Producers have been waiting two years for the government to respond to a request for an additional 12,000 hectares of Crown forest, Louise Poitras, executive director of the New Brunswick Maple Syrup Association, said in a recent interview.

The extra land requested by the association represents about 0.4 per cent of total Crown land in the province, Poitras said. "There's a thriving economy there for our maple syrup industry in New Brunswick. … We are just asking for our fair share."

The demand for maple syrup is growing, she added. New Brunswick's maple syrup industry had a record year in 2021, producing 10 million pounds of maple syrup. It was all sold by September, indicating there is demand for more, she said.

New Brunswick is the world's third-largest maple syrup producer, behind Quebec and Vermont.

While the industry waits for a response from government, forestry companies are clear-cutting near existing sugaries, Poitras said.

"Once you cut into them, there's less maple syrup to harvest," she explained. "We need an answer from the government."
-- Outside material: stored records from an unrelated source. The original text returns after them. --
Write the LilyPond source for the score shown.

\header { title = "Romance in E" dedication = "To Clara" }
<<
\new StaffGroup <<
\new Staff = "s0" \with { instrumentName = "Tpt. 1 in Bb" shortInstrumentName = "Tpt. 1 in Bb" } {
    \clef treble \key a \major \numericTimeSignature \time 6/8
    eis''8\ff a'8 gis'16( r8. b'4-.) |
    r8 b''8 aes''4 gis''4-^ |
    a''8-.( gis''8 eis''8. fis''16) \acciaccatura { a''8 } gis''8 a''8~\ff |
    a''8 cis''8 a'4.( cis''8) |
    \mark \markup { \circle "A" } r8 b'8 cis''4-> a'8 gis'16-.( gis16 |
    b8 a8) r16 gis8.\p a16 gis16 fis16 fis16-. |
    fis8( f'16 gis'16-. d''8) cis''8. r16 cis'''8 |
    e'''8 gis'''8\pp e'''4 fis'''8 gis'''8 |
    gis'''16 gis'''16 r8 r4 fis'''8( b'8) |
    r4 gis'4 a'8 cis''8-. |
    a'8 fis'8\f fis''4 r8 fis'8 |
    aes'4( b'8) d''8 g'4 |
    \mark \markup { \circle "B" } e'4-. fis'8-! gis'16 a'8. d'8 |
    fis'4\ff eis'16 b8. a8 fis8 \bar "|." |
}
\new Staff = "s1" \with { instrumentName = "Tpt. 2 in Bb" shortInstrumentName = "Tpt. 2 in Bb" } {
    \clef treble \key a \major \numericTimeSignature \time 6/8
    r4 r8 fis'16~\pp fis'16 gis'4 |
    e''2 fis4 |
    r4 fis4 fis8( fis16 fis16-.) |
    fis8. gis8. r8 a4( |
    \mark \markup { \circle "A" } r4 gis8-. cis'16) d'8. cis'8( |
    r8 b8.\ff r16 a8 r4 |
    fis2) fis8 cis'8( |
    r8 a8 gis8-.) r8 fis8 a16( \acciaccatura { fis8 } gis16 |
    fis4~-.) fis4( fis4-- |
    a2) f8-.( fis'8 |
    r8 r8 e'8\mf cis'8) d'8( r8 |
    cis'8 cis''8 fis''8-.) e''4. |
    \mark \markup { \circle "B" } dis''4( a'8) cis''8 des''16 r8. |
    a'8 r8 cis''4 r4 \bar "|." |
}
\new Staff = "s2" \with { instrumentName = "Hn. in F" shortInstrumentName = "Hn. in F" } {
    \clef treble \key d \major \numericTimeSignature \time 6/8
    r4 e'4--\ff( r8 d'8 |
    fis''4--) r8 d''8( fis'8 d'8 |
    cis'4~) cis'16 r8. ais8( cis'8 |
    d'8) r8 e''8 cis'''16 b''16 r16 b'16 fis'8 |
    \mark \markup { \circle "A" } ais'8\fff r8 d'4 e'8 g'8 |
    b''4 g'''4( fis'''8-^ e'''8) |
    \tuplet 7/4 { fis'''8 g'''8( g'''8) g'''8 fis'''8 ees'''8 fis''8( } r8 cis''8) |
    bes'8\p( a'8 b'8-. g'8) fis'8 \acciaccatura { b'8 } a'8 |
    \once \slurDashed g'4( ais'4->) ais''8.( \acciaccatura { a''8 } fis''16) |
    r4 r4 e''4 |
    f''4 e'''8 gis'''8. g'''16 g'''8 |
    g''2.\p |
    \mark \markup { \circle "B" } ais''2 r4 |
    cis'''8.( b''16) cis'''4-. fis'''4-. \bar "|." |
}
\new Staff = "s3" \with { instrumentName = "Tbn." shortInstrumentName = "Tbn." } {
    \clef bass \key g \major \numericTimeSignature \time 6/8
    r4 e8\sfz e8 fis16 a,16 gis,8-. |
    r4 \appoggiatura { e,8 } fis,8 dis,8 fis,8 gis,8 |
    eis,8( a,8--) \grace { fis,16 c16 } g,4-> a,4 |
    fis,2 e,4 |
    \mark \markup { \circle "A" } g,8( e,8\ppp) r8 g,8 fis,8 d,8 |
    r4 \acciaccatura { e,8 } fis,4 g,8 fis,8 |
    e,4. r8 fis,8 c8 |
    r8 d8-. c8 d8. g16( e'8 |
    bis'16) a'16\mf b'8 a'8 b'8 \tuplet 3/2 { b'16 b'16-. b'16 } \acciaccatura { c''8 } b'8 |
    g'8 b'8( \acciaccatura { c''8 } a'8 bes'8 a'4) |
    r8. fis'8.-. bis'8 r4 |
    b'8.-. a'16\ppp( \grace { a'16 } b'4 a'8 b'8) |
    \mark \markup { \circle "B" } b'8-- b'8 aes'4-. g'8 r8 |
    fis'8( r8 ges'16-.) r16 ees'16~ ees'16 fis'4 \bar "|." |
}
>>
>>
The Department of Natural Resources said in a recent statement it is pleased the maple syrup industry is growing, but it said the request for more land is still being evaluated against other land uses.

"We are working to advance this file, which will include consultation with First Nations and further discussion with industry," spokesman Nick Brown wrote in an email.

The world demand for #maple syrup is rising, leading N.B. producers to seek more crown land. #maplesyrup #New Brunswick

"Approximately 14,000 hectares (three million taps) are leased in New Brunswick and in 2015, we approved the expansion of 4,400 hectares for maple syrup production and the benefits are starting to be seen now," Brown said.